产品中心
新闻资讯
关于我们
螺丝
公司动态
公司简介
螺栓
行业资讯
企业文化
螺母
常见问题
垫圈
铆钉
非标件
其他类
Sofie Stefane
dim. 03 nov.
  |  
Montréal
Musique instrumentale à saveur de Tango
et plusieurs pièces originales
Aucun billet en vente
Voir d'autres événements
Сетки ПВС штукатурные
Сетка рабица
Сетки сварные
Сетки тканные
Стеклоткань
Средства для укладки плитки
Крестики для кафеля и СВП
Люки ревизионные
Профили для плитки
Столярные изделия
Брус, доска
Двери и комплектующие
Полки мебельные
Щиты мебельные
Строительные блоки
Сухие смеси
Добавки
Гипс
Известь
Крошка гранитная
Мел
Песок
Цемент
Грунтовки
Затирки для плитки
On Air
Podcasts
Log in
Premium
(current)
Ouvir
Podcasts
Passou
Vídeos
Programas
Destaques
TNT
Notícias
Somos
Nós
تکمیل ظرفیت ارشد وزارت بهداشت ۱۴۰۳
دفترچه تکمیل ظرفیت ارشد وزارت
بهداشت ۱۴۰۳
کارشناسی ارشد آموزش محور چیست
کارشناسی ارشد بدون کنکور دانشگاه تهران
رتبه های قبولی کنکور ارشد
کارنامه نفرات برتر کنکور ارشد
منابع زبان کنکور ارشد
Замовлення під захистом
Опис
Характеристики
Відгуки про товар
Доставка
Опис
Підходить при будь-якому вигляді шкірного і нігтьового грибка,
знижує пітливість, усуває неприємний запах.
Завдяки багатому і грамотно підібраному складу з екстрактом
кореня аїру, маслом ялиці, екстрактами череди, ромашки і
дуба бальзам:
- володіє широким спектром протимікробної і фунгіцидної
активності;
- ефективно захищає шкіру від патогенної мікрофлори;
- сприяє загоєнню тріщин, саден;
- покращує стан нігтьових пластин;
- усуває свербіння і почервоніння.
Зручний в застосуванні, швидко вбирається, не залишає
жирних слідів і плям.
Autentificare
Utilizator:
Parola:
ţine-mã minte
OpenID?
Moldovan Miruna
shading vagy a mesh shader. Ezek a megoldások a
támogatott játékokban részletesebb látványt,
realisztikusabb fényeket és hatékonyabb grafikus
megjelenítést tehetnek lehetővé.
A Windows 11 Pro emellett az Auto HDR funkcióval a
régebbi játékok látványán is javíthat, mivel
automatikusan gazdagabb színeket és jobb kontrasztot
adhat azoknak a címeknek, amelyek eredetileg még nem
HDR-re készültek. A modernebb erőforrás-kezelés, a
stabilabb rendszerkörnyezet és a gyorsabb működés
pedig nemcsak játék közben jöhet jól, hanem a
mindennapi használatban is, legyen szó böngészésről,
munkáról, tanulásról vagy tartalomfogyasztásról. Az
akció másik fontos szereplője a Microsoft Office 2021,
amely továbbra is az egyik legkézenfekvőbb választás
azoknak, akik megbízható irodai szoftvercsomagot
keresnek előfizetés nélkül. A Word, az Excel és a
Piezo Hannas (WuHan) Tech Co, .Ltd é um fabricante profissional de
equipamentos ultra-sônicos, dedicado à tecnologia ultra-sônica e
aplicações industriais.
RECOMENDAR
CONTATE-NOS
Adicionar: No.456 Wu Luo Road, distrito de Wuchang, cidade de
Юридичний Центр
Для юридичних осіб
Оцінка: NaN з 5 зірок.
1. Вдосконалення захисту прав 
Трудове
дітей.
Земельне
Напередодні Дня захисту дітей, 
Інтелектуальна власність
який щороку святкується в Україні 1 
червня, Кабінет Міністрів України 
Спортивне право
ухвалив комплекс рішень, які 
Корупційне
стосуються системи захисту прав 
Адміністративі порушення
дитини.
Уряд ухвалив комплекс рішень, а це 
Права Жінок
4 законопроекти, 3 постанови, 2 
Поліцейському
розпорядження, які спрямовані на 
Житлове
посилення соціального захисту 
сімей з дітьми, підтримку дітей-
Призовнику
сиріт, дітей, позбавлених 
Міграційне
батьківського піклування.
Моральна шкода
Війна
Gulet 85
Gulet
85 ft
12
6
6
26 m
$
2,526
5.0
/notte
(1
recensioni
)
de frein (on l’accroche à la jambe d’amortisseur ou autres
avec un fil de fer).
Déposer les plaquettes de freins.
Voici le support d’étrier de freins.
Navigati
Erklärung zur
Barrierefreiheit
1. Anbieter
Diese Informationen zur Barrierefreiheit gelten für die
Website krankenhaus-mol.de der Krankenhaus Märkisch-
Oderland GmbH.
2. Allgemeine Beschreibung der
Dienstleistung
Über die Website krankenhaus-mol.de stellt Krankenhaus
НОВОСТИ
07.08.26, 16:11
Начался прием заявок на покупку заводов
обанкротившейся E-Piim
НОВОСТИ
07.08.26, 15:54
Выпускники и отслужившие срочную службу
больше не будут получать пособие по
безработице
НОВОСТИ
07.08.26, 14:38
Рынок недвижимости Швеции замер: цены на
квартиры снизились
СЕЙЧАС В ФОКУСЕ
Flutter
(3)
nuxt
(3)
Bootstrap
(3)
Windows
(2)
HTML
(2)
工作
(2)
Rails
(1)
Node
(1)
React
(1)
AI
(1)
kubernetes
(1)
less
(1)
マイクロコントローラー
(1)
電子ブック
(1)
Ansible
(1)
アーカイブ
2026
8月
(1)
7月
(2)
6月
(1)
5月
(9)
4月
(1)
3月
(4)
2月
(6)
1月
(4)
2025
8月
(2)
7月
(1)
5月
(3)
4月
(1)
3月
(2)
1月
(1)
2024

# # # # # # #

**JOB**
Write out the rows from the first line through the line containing "знижує пітливість, усуває неприємний запах.", including both, with every character unchanged.

**REPLY**
产品中心
新闻资讯
关于我们
螺丝
公司动态
公司简介
螺栓
行业资讯
企业文化
螺母
常见问题
垫圈
铆钉
非标件
其他类
Sofie Stefane
dim. 03 nov.
  |  
Montréal
Musique instrumentale à saveur de Tango
et plusieurs pièces originales
Aucun billet en vente
Voir d'autres événements
Сетки ПВС штукатурные
Сетка рабица
Сетки сварные
Сетки тканные
Стеклоткань
Средства для укладки плитки
Крестики для кафеля и СВП
Люки ревизионные
Профили для плитки
Столярные изделия
Брус, доска
Двери и комплектующие
Полки мебельные
Щиты мебельные
Строительные блоки
Сухие смеси
Добавки
Гипс
Известь
Крошка гранитная
Мел
Песок
Цемент
Грунтовки
Затирки для плитки
On Air
Podcasts
Log in
Premium
(current)
Ouvir
Podcasts
Passou
Vídeos
Programas
Destaques
TNT
Notícias
Somos
Nós
تکمیل ظرفیت ارشد وزارت بهداشت ۱۴۰۳
دفترچه تکمیل ظرفیت ارشد وزارت
بهداشت ۱۴۰۳
کارشناسی ارشد آموزش محور چیست
کارشناسی ارشد بدون کنکور دانشگاه تهران
رتبه های قبولی کنکور ارشد
کارنامه نفرات برتر کنکور ارشد
منابع زبان کنکور ارشد
Замовлення під захистом
Опис
Характеристики
Відгуки про товар
Доставка
Опис
Підходить при будь-якому вигляді шкірного і нігтьового грибка,
знижує пітливість, усуває неприємний запах.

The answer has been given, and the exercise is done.